Após o duelo pela Sul-Americana, os dois times voltam a atenção para o Brasileiro. Com suas equipes titulares e força total, Bahia e Portuguesa voltam a se enfrentar no fim de semana. As duas equipes entram em campo no sábado, às 18h30m (horário de Brasília), no Canindé.

Bahia x Portuguesa (Foto: Romildo de Jesus / Futura Press)
Bahia garante a classificação após empatar em 0 a 0 com a Lusa (Foto: Romildo de Jesus / Futura Press)

Um primeiro tempo duro…de se ver

Quem leu as escalações de Bahia e Portuguesa antes de a bola rolar já poderia imaginar o que viria dentro de minutos. Times desentrosados e, em grande parte, sem muita vontade. Azar do torcedor que foi à Arena Fonte Nova e teve 45 minutos de sonolência na arquibancada.

A maresia se abateu principalmente depois dos 15 primeiros minutos. Logo no início do jogo, o Bahia até que tentou atacar. Freddy Adu, em sua primeira partida como titular, era a maior inspiração. Mas foi pouco. Sem sucesso nas oportunidades criadas, o Tricolor se acomodou. A Portuguesa, por sua vez, pouco fez para tentar reverter a vantagem criada pelo adversário no primeiro jogo.

Classificação sem grandes sustos

O cenário do jogo não mudou muito na volta do intervalo. Jogadores saíram, jogadores entraram, mas o ritmo continuou o mesmo: sonolento. Com a vantagem para garantir a classificação, o Bahia mais parecia preocupado em poupar esforços dentro de campo.

Do outro lado, a Portuguesa não esboçava muito perigo para a defesa tricolor. No fundo, o duelo serviu mais para que os treinadores de Bahia e Portuguesa pudessem conhecer melhor os elencos que possuem e saber com quais jogadores poderão contar daqui para frente.

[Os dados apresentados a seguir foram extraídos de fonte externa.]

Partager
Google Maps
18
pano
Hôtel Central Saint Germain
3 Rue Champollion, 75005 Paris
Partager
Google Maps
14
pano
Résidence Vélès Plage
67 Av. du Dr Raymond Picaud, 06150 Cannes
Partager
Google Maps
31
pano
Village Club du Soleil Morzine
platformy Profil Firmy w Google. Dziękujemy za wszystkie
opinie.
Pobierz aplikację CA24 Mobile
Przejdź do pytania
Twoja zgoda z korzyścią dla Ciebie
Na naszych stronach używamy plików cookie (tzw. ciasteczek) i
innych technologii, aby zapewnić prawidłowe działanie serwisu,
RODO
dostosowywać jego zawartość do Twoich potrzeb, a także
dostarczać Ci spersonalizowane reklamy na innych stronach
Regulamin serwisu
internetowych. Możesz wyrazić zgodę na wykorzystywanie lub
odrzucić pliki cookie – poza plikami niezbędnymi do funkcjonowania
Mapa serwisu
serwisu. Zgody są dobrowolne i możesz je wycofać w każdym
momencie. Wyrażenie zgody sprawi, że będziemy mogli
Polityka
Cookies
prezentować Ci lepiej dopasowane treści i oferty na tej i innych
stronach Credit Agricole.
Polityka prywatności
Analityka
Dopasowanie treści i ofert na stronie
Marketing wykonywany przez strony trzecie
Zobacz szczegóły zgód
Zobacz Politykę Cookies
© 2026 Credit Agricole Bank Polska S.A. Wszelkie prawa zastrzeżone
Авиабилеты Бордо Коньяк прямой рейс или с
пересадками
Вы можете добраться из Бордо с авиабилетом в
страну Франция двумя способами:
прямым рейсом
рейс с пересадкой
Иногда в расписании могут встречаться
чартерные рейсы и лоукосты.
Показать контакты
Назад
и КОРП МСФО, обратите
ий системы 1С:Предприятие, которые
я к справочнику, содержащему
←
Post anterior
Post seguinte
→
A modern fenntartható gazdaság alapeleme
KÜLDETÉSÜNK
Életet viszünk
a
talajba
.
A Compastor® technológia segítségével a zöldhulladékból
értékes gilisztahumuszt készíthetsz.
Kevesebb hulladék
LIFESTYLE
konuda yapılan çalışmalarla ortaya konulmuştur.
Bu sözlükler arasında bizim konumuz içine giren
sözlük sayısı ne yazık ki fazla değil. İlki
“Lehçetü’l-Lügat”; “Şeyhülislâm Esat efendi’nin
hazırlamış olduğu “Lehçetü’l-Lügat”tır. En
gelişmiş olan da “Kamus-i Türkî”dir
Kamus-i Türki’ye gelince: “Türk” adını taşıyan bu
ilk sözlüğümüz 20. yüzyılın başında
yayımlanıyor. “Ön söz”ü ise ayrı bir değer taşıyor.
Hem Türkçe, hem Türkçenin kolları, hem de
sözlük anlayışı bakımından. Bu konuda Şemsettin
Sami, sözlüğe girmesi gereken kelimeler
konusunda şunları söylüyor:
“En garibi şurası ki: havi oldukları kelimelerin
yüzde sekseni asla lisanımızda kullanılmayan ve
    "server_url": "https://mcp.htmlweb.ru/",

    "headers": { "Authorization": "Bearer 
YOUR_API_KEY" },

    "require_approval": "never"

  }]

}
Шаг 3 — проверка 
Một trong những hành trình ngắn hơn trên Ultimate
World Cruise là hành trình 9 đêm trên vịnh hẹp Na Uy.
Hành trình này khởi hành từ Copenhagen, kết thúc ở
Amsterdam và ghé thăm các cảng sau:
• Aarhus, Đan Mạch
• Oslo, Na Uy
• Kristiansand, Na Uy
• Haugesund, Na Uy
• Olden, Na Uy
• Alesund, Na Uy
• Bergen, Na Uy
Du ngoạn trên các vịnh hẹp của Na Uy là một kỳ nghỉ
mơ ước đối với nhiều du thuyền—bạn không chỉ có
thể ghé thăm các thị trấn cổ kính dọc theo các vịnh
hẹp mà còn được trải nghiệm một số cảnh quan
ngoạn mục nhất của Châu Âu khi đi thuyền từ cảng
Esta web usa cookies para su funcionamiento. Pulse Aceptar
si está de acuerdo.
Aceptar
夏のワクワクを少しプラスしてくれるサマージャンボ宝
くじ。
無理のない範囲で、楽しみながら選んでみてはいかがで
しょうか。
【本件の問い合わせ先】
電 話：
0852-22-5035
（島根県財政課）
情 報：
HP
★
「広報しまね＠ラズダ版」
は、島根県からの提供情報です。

Ponte Preta se classifica para as oitavas-de-final da Copa Total Sudamericana

 

As reviravoltas que o futebol proporciona levaram a Ponte Preta do inferno à redenção em três dias. Em baixa após a derrota por 2 a 0 para o Cruzeiro e o pedido de demissão de Paulo César Carpegiani no último sábado, a Macaca aliviou a crise com uma classificação histórica na noite desta terça-feira. O empate por 0 a 0 com o Criciúma, no Estádio Moisés Lucarelli, em Campinas, levou a Ponte às oitavas de final da Copa Sul-Americana e garantiu o direito de o clube disputar pela primeira vez uma partida no exterior em 113 anos de existência.

Temperatura baixa fora e dentro de campo

A partida começou mais fria que a baixa temperatura em Campinas, onde os termômetros marcavam 12º. Com a vantagem, a Macaca até atendia ao pedido de Jorginho de manter a posse de bola no ataque, com Fernando Bob ditando o ritmo, mas faltava objetividade. Quando tentava uma jogada mais aguda, esbarrava em erros individuais. Os laterais Régis e Uendel apareceram livres na linha de fundo, porém, falharam nos cruzamentos.

O Criciúma tinha dificuldade para sair da marcação adiantada da Ponte, o que forçava a ligação direta e reforçava o controle das ações dos campineiros. A primeira vez que um dos goleiros trabalhou efetivamente foi aos 17 minutos, em um chute de longe de Baraka que desviou e obrigou Galatto a ir buscar no canto.

Com poucas alternativas com a bola rolando, os times chegavam em lances despretensiosos. Foi assim em cobrança de falta fechada de Fabinho que fez Roberto mostrar reflexo e depois em um cruzamento direto de Régis que Galatto espalmou. Da metade para o fim da etapa inicial, o Criciúma cresceu e assustou em finalização de Lins dentro da área, desviada pela defesa, e depois em cabeçada de Marlon. Mas rapidamente a partida esfriou novamente.